◆ EXERCÍCIO PROPOSTO A:
Com base no texto sobre viagem, responda:
(i) Onde está estampado o poema de Fernando Pessoa?
(ii) Segundo o texto, o que é o nosso excesso de peso?
(iii) No poema, o que são as viagens?
◆ EXERCÍCIO PROPOSTO B:
Diga se cada afirmação concorda com o texto sobre viagem e cite as palavras dele que decidem a resposta.
(i) A porta da rua abre para fora.
(ii) O poema afirma que, para viajar, basta existir.
(iii) O poema está estampado no primeiro andar do aeroporto.
◆ EXERCÍCIO PROPOSTO C:
Transcreva fielmente o trecho do texto sobre viagem entre "É só ao sair" e "leva para dentro.", inclusive.

===== TEXTO DE ORIGEM

É só ao sair que descobrimos que não podemos sair. Podemos embarcar apenas em nosso
próprio corpo. Às vezes aquelas malas todas, aqueles tantos sapatos e roupas, são apenas
uma tentativa inconsciente e desesperada de evitar a descoberta de que somos nossa
própria bagagem e viajamos apenas com tudo o que somos. Nem mais nem menos, nosso
excesso de peso é a nossa nudez. É preciso abrir a porta da rua para compreender que ela só
abre para dentro e só leva para dentro.
É o que diz o poema de Fernando Pessoa, estampado no último andar do Aeroporto de
Congonhas, em
São Paulo. “Para viajar basta existir. Vou de dia para dia, como de estação para estação, no
comboio do meu corpo ou do meu destino, debruçado sobre as ruas e as praças, sobre os
gestos e os rostos, sempre iguais e sempre diferentes, como, afinal, as paisagens são. (...) A
vida é o que fazemos dela. As viagens são os viajantes. O que vemos não é o que vemos,
senão o que somos.”

==========
===== MATERIAL FORNECIDO

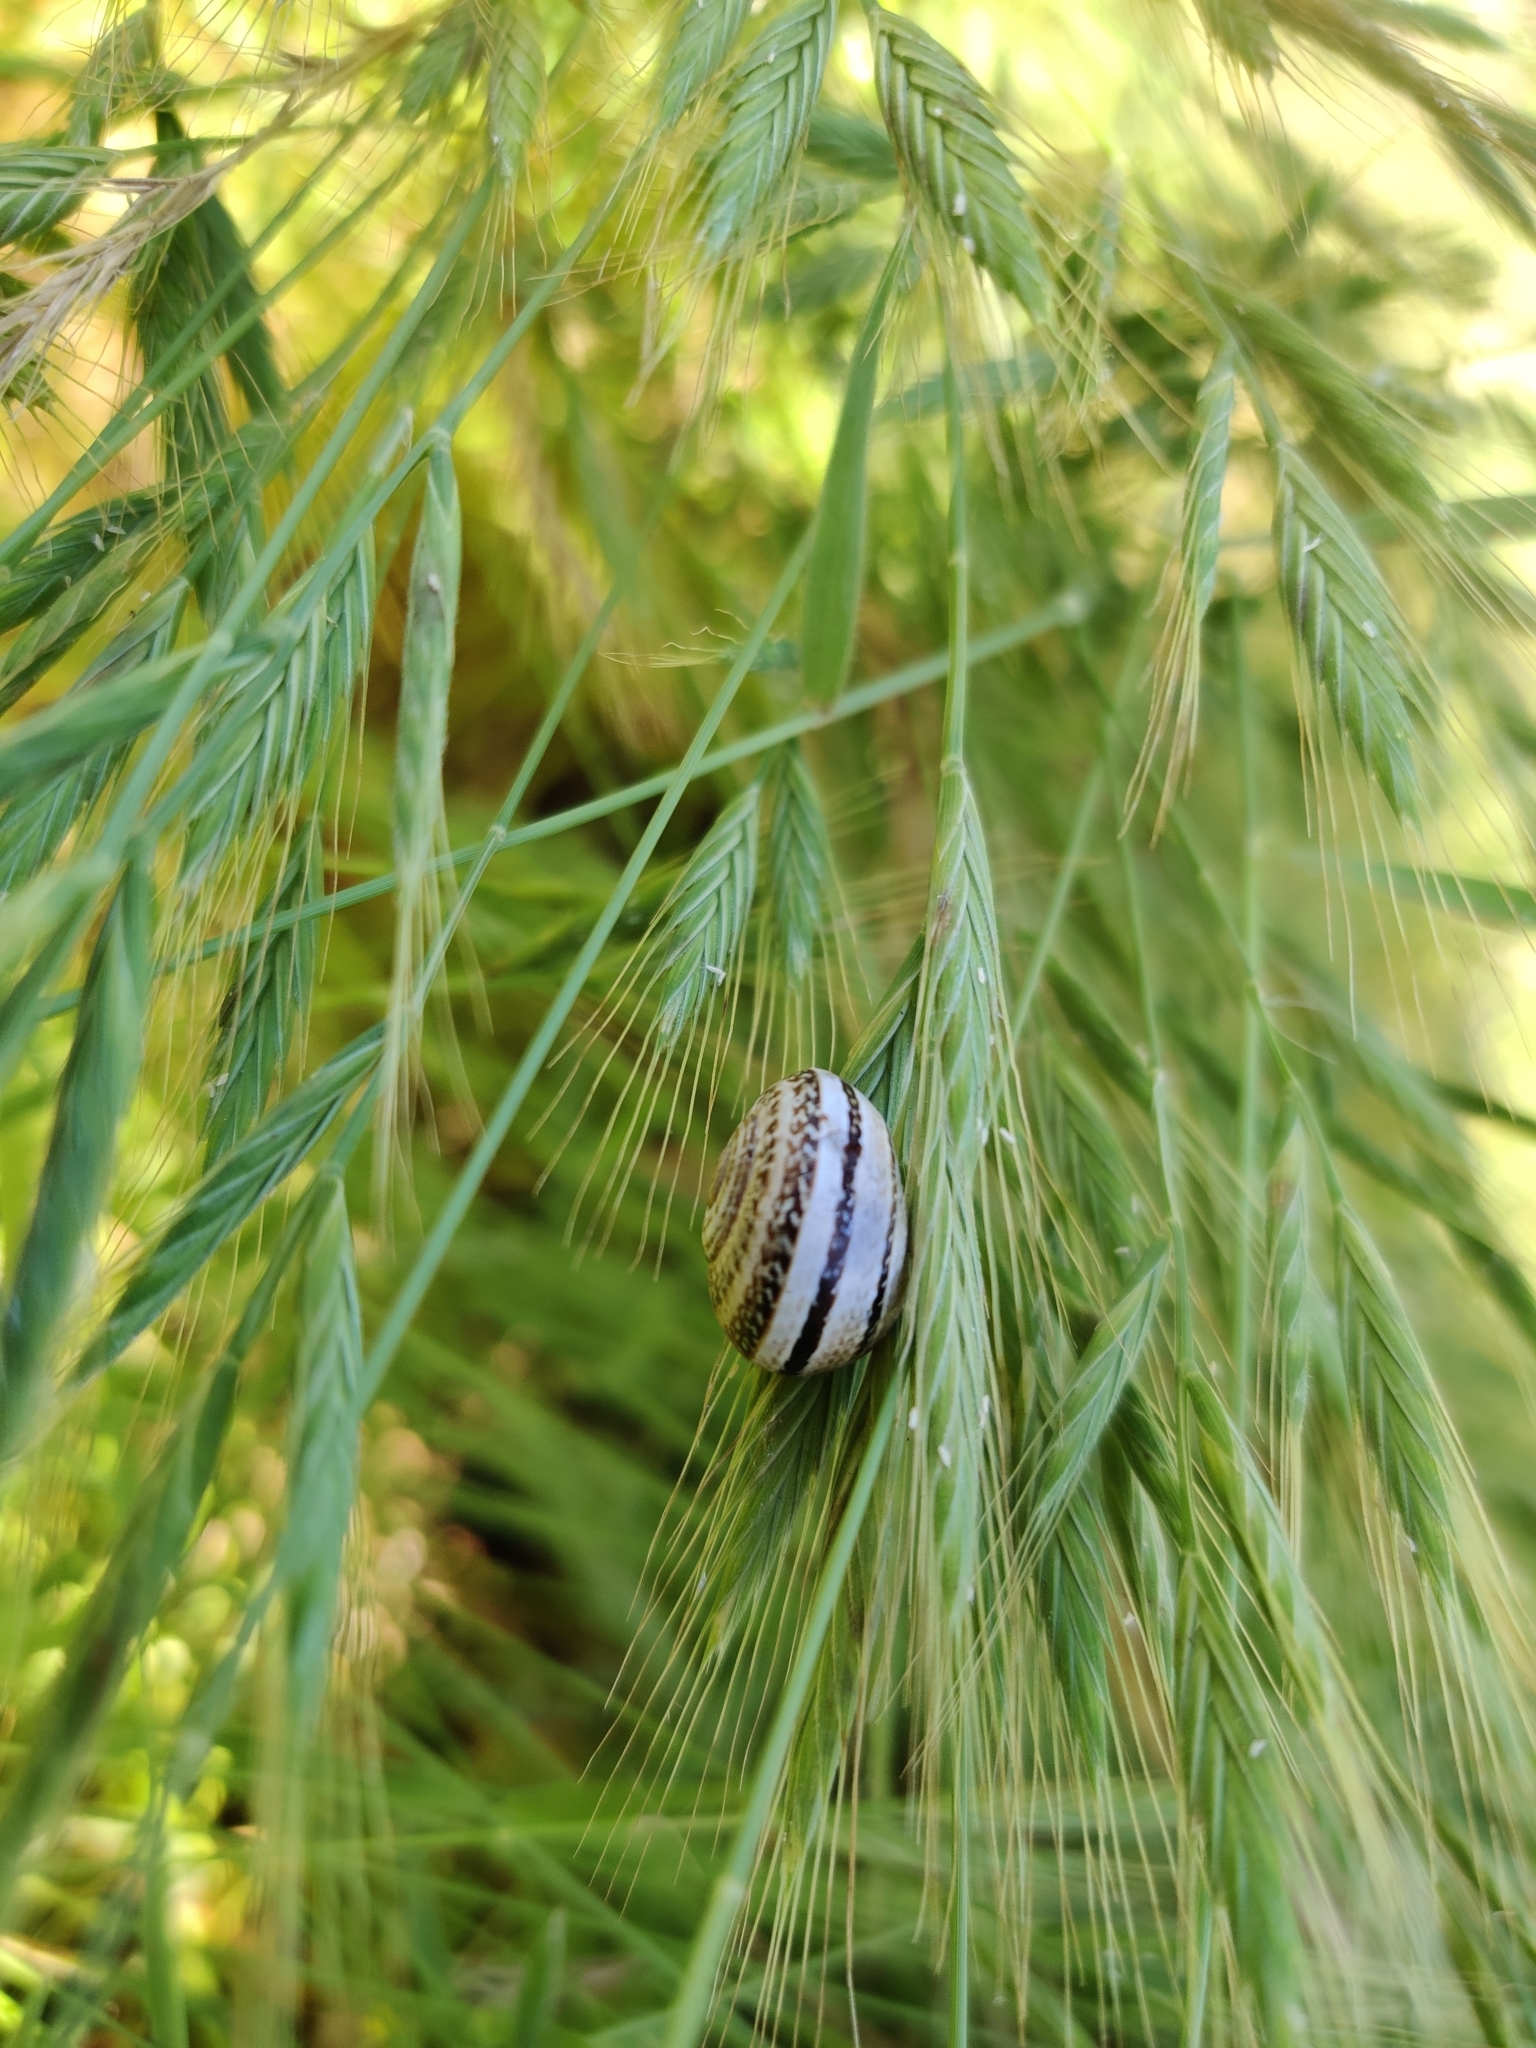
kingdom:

==========
===== MATERIAL FORNECIDO

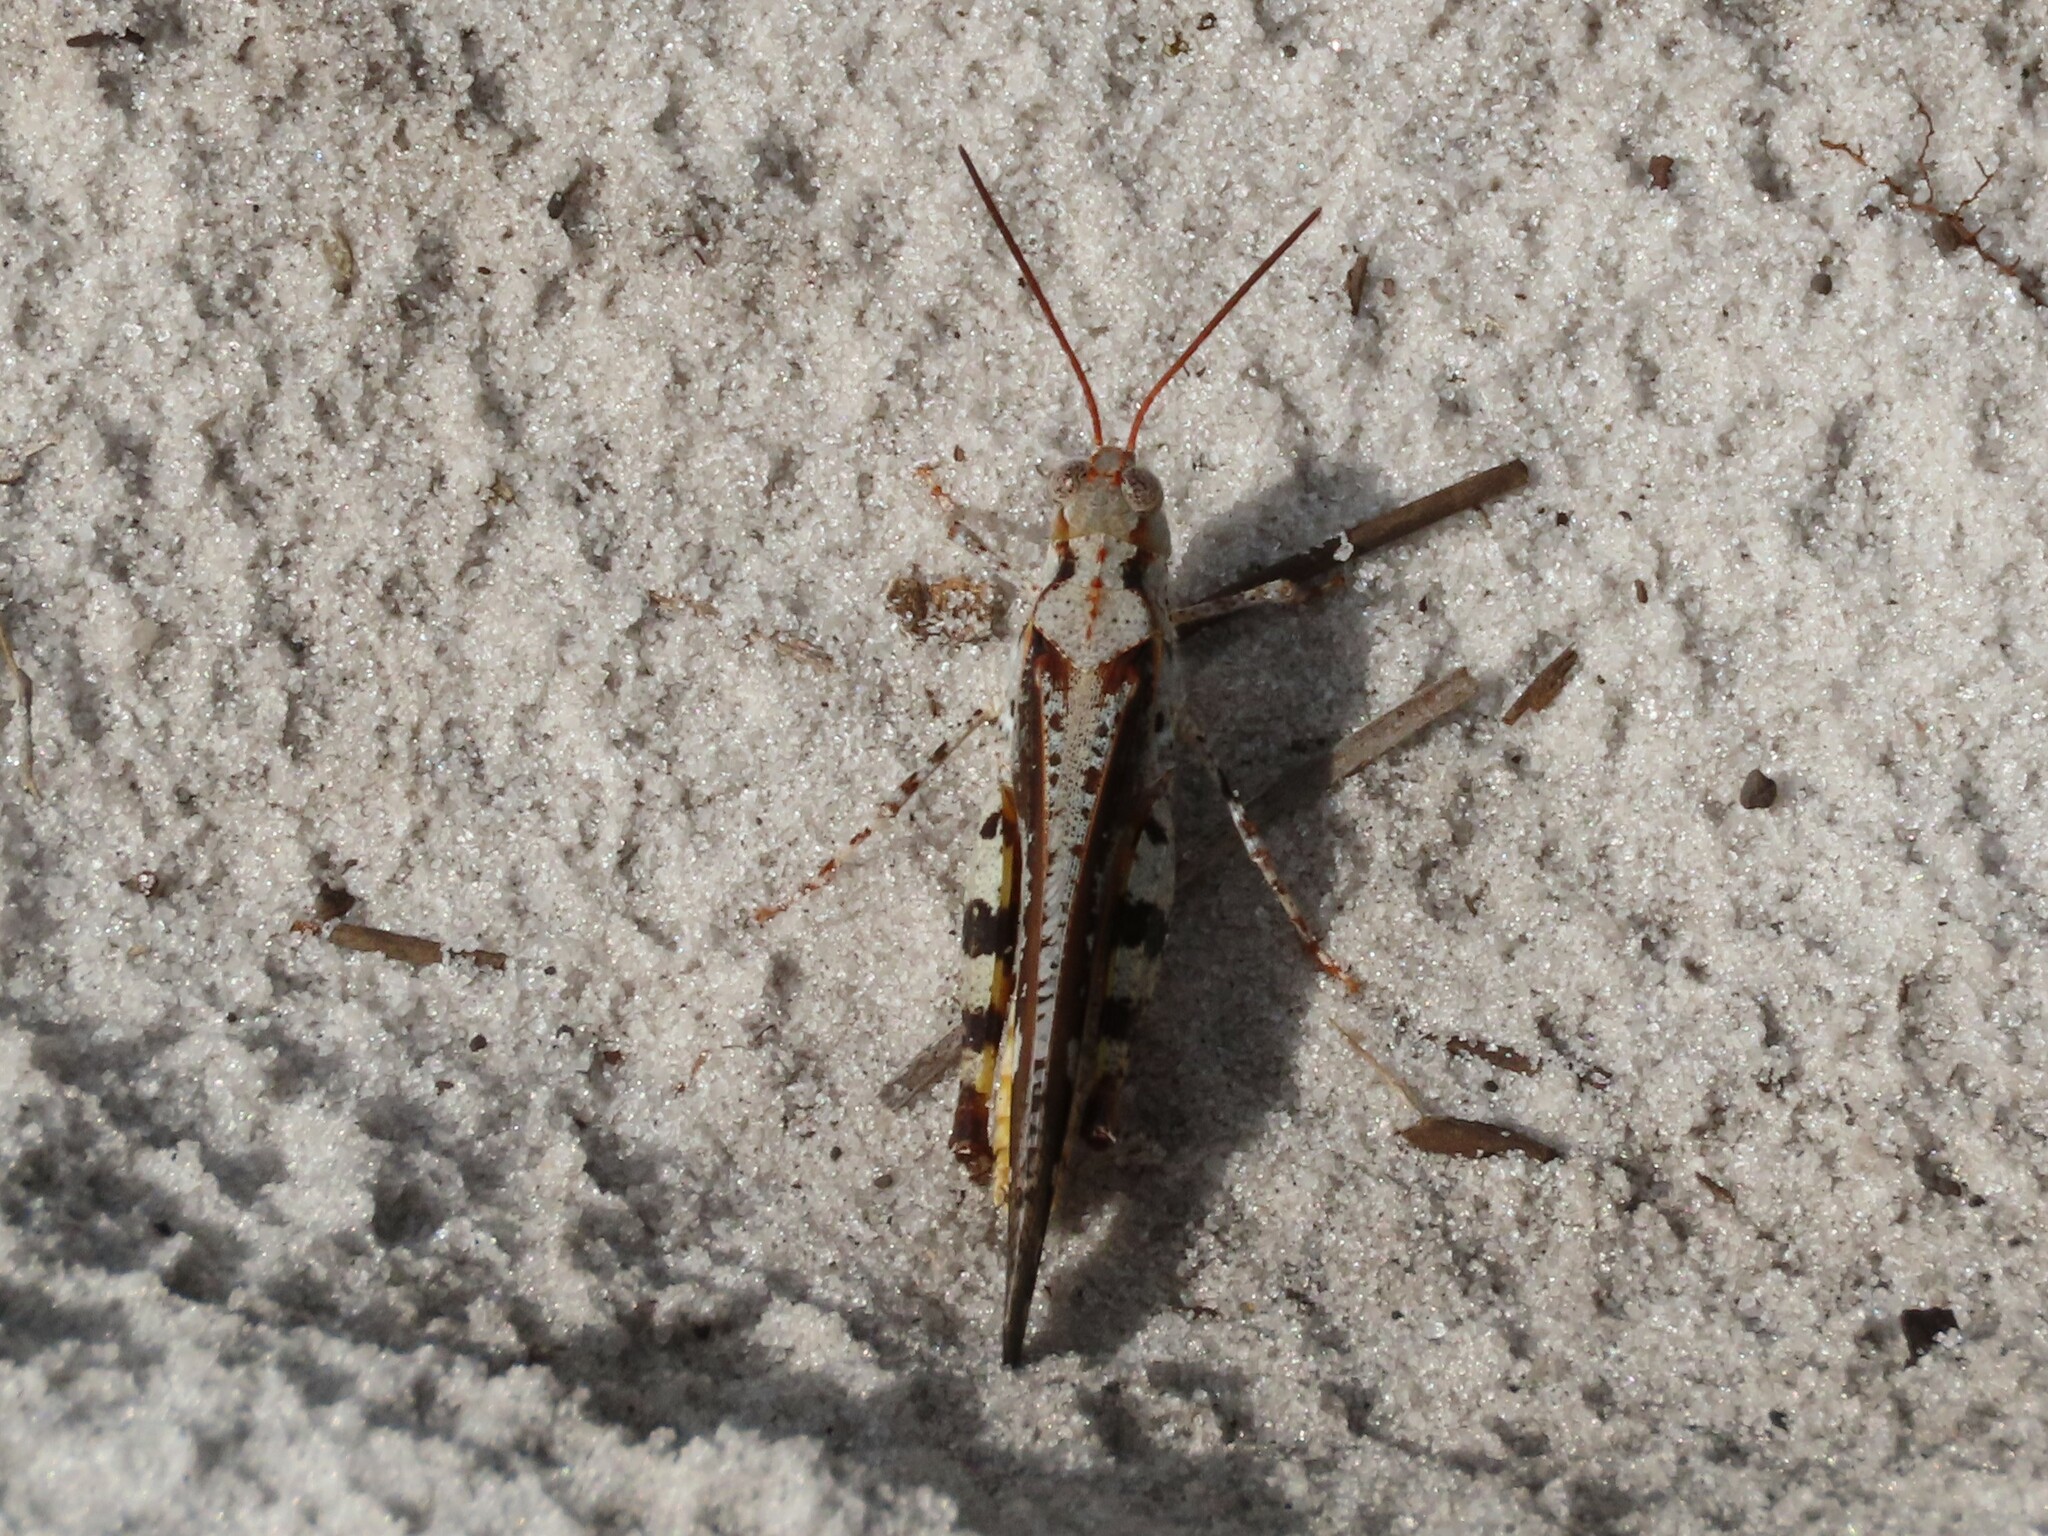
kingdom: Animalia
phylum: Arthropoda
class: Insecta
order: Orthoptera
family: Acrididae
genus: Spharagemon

==========

◆ RESOLUÇÃO A:
(i) No último andar do Aeroporto de Congonhas, em São Paulo.
(ii) A nossa nudez.
(iii) Os viajantes.

◆ RESOLUÇÃO B:
(i) Não: "ela só abre para dentro e só leva para dentro."
(ii) Sim: "Para viajar basta existir."
(iii) Não: "estampado no último andar do Aeroporto de Congonhas"

◆ RESOLUÇÃO C:
É só ao sair que descobrimos que não podemos sair. Podemos embarcar apenas em nosso
próprio corpo. Às vezes aquelas malas todas, aqueles tantos sapatos e roupas, são apenas
uma tentativa inconsciente e desesperada de evitar a descoberta de que somos nossa
própria bagagem e viajamos apenas com tudo o que somos. Nem mais nem menos, nosso
excesso de peso é a nossa nudez. É preciso abrir a porta da rua para compreender que ela só
abre para dentro e só leva para dentro.